### Exercise brief
The records below are to be transcribed exactly as they appear.

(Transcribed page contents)
= = = = =
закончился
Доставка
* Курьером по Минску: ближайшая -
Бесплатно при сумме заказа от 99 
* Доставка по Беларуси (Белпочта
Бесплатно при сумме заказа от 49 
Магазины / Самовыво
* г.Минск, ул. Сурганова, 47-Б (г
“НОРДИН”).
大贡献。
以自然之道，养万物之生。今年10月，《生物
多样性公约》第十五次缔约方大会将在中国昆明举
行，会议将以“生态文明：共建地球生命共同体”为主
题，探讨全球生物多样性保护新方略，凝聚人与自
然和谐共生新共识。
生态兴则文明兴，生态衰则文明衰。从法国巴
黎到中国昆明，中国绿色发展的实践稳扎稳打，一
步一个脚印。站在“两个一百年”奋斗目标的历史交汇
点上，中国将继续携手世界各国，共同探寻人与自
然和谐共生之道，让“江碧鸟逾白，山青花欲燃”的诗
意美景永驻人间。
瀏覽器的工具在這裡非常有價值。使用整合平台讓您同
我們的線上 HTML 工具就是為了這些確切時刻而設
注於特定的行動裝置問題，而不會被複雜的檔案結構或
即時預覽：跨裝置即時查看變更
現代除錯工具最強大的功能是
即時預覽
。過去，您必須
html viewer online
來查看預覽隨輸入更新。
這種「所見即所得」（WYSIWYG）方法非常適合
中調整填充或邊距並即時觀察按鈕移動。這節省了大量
= = = = =
### Reply to the task
закончился
Доставка
* Курьером по Минску: ближайшая -
Бесплатно при сумме заказа от 99 
* Доставка по Беларуси (Белпочта
Бесплатно при сумме заказа от 49 
Магазины / Самовыво
* г.Минск, ул. Сурганова, 47-Б (г
“НОРДИН”).
大贡献。
以自然之道，养万物之生。今年10月，《生物
多样性公约》第十五次缔约方大会将在中国昆明举
行，会议将以“生态文明：共建地球生命共同体”为主
题，探讨全球生物多样性保护新方略，凝聚人与自
然和谐共生新共识。
生态兴则文明兴，生态衰则文明衰。从法国巴
黎到中国昆明，中国绿色发展的实践稳扎稳打，一
步一个脚印。站在“两个一百年”奋斗目标的历史交汇
点上，中国将继续携手世界各国，共同探寻人与自
然和谐共生之道，让“江碧鸟逾白，山青花欲燃”的诗
意美景永驻人间。
瀏覽器的工具在這裡非常有價值。使用整合平台讓您同
我們的線上 HTML 工具就是為了這些確切時刻而設
注於特定的行動裝置問題，而不會被複雜的檔案結構或
即時預覽：跨裝置即時查看變更
現代除錯工具最強大的功能是
即時預覽
。過去，您必須
html viewer online
來查看預覽隨輸入更新。
這種「所見即所得」（WYSIWYG）方法非常適合
中調整填充或邊距並即時觀察按鈕移動。這節省了大量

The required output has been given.